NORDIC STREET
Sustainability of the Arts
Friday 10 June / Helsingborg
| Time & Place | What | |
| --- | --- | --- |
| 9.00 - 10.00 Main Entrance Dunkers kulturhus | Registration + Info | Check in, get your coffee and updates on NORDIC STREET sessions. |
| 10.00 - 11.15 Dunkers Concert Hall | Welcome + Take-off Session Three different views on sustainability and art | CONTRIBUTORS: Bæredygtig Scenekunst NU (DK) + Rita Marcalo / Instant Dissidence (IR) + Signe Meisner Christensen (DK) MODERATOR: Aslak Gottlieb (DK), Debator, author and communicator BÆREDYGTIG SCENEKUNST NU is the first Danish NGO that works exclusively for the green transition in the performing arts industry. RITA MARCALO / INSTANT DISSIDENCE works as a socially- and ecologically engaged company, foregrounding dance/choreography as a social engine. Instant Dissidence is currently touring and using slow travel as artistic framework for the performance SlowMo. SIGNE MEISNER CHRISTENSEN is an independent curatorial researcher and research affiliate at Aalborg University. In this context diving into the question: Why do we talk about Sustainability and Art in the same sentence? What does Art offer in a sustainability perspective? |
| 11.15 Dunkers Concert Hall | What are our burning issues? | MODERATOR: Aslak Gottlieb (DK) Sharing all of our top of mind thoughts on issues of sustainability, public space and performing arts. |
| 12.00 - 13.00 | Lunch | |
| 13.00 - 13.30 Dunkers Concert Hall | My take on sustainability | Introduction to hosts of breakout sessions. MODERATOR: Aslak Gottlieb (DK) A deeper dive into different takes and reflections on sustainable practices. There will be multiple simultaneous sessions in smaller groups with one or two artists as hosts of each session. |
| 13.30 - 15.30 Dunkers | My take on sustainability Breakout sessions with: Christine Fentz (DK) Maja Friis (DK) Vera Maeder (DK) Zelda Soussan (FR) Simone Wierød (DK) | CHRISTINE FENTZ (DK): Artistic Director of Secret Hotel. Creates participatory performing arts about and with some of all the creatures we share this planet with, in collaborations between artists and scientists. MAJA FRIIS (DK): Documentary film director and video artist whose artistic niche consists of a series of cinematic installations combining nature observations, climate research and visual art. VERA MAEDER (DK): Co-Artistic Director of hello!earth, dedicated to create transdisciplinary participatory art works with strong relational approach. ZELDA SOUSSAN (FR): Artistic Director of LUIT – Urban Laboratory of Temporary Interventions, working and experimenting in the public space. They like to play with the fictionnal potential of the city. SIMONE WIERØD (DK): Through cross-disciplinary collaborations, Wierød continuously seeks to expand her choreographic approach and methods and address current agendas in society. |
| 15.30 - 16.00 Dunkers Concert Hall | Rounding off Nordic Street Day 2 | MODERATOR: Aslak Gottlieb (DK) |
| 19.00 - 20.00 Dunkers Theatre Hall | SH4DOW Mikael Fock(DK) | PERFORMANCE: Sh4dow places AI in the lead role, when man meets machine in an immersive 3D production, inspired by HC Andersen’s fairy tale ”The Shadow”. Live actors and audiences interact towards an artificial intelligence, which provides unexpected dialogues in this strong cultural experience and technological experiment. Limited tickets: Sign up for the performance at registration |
...
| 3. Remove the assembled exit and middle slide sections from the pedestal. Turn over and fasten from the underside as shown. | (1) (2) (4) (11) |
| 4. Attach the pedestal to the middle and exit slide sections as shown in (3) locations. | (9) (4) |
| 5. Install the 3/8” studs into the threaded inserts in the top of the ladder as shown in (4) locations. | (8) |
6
...
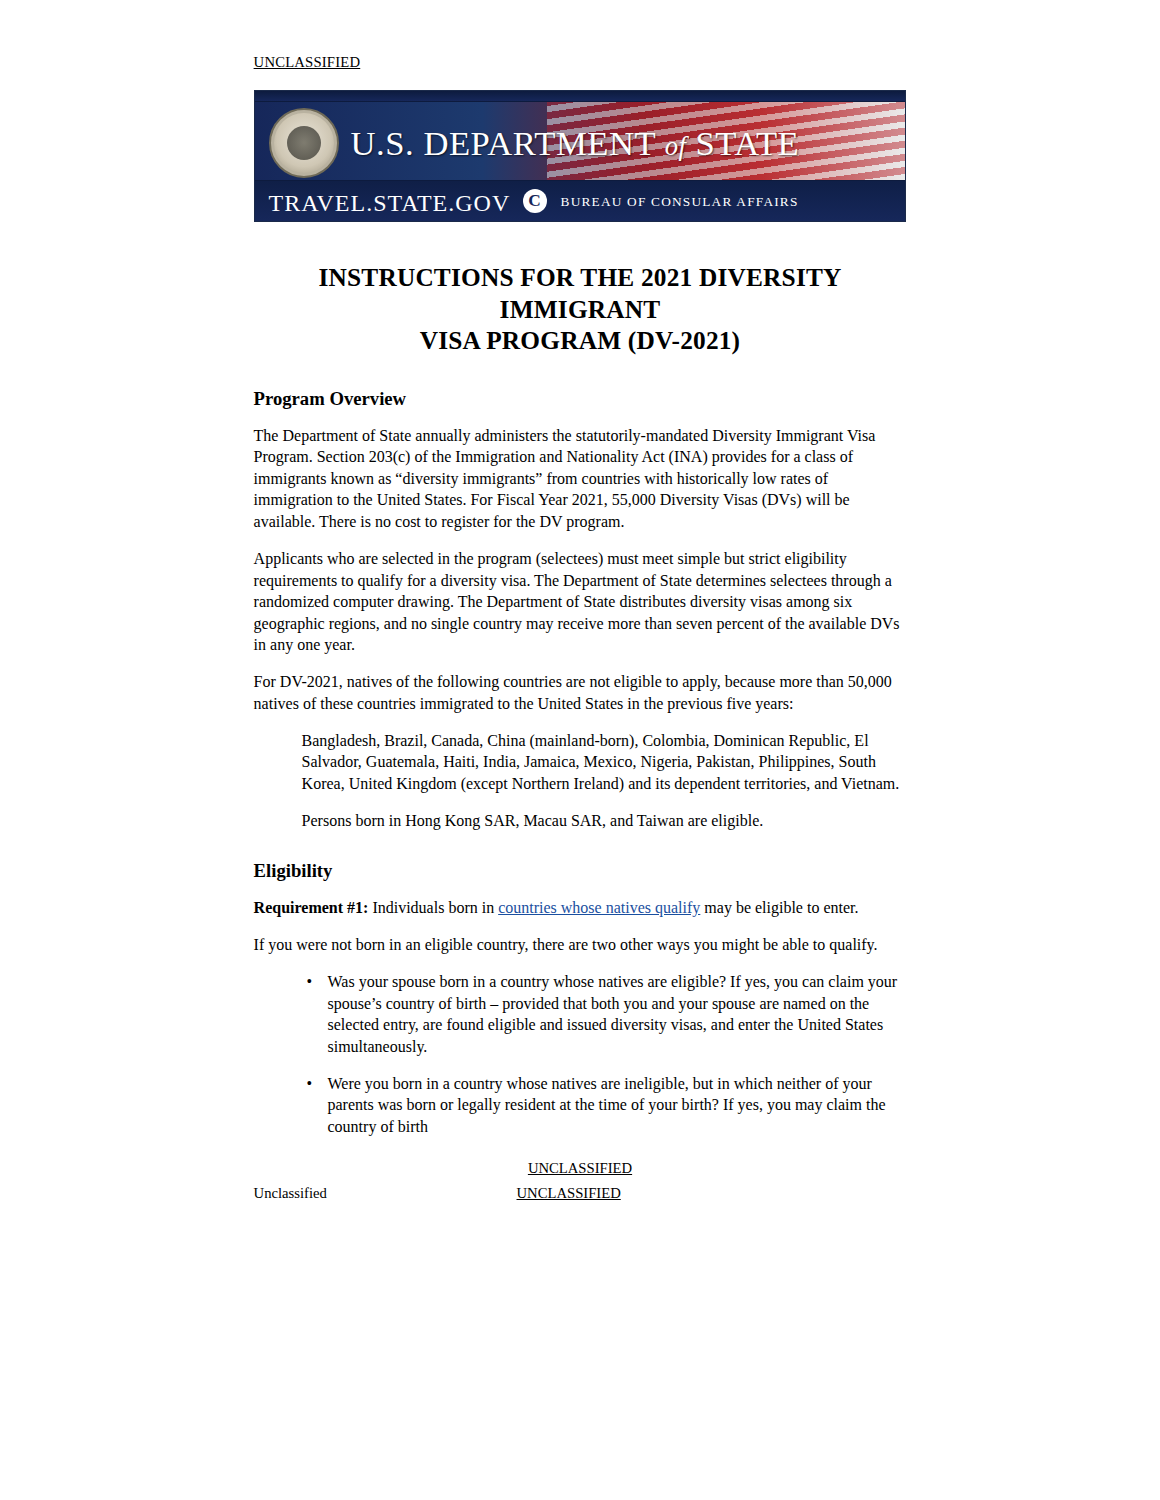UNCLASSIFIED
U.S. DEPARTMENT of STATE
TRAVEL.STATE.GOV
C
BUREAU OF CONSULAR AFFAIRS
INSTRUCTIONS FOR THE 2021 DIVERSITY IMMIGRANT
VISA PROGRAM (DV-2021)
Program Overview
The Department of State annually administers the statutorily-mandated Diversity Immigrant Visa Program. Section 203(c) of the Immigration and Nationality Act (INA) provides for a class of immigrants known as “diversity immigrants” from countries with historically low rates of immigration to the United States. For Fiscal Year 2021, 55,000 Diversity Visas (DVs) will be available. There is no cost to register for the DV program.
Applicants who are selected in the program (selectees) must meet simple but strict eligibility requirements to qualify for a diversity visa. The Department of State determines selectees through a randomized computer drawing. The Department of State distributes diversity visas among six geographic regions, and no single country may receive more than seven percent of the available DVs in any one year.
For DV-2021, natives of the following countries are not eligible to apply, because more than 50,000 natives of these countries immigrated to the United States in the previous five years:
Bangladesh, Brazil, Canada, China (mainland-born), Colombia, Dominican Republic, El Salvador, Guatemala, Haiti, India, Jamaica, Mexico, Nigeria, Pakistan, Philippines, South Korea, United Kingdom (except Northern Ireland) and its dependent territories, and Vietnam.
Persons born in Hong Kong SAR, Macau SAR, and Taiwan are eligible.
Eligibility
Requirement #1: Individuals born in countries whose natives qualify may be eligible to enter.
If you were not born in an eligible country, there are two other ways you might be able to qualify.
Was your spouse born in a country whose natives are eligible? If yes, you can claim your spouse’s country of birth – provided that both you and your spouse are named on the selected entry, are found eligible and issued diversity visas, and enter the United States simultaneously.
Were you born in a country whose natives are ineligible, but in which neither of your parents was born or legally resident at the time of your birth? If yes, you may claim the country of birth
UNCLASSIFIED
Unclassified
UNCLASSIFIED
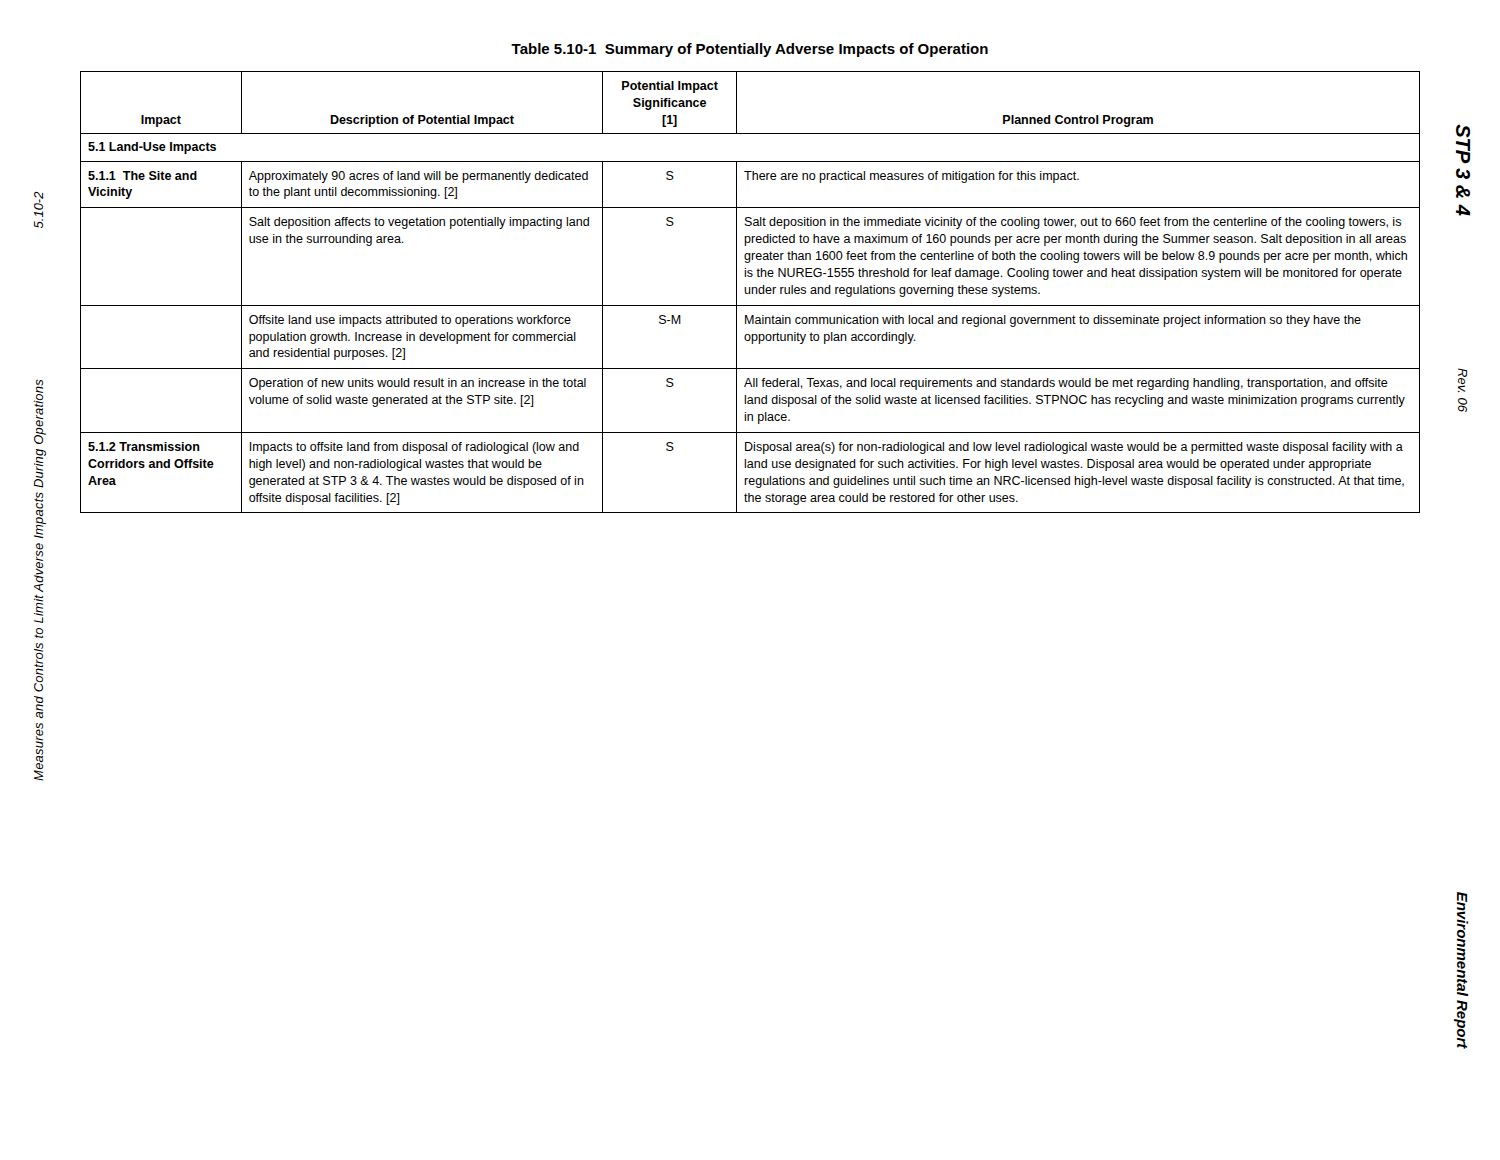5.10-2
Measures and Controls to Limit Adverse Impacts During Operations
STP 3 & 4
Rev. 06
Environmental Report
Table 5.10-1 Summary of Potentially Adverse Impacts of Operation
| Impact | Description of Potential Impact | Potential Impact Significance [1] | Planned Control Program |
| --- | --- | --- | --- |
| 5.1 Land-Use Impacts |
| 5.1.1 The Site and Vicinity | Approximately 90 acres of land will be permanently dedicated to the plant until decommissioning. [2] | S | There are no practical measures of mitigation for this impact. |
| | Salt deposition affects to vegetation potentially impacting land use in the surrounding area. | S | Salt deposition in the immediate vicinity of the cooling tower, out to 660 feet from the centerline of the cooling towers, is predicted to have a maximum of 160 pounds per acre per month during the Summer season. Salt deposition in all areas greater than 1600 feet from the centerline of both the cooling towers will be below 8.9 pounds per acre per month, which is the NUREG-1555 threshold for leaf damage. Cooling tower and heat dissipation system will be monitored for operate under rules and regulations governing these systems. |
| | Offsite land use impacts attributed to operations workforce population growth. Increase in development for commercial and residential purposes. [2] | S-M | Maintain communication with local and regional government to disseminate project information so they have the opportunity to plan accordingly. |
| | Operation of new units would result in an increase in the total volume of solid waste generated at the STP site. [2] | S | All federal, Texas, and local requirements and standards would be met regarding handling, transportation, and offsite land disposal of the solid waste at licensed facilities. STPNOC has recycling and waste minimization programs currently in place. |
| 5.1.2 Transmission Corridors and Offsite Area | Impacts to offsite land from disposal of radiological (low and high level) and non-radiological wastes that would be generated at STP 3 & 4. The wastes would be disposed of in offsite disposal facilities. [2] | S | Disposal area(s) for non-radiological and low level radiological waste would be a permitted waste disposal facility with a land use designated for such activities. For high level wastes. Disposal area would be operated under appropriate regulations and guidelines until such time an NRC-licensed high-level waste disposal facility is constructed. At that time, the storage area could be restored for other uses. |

• Directions for this task: In the records above, find the line with "Bangladesh, Brazil, Canada, China". Print exactly from there through the line with "this impact. |", minus the pictures.

• Response:
Bangladesh, Brazil, Canada, China (mainland-born), Colombia, Dominican Republic, El Salvador, Guatemala, Haiti, India, Jamaica, Mexico, Nigeria, Pakistan, Philippines, South Korea, United Kingdom (except Northern Ireland) and its dependent territories, and Vietnam.
Persons born in Hong Kong SAR, Macau SAR, and Taiwan are eligible.
Eligibility
Requirement #1: Individuals born in countries whose natives qualify may be eligible to enter.
If you were not born in an eligible country, there are two other ways you might be able to qualify.
Was your spouse born in a country whose natives are eligible? If yes, you can claim your spouse’s country of birth – provided that both you and your spouse are named on the selected entry, are found eligible and issued diversity visas, and enter the United States simultaneously.
Were you born in a country whose natives are ineligible, but in which neither of your parents was born or legally resident at the time of your birth? If yes, you may claim the country of birth
UNCLASSIFIED
Unclassified
UNCLASSIFIED
5.10-2
Measures and Controls to Limit Adverse Impacts During Operations
STP 3 & 4
Rev. 06
Environmental Report
Table 5.10-1 Summary of Potentially Adverse Impacts of Operation
| Impact | Description of Potential Impact | Potential Impact Significance [1] | Planned Control Program |
| --- | --- | --- | --- |
| 5.1 Land-Use Impacts |
| 5.1.1 The Site and Vicinity | Approximately 90 acres of land will be permanently dedicated to the plant until decommissioning. [2] | S | There are no practical measures of mitigation for this impact. |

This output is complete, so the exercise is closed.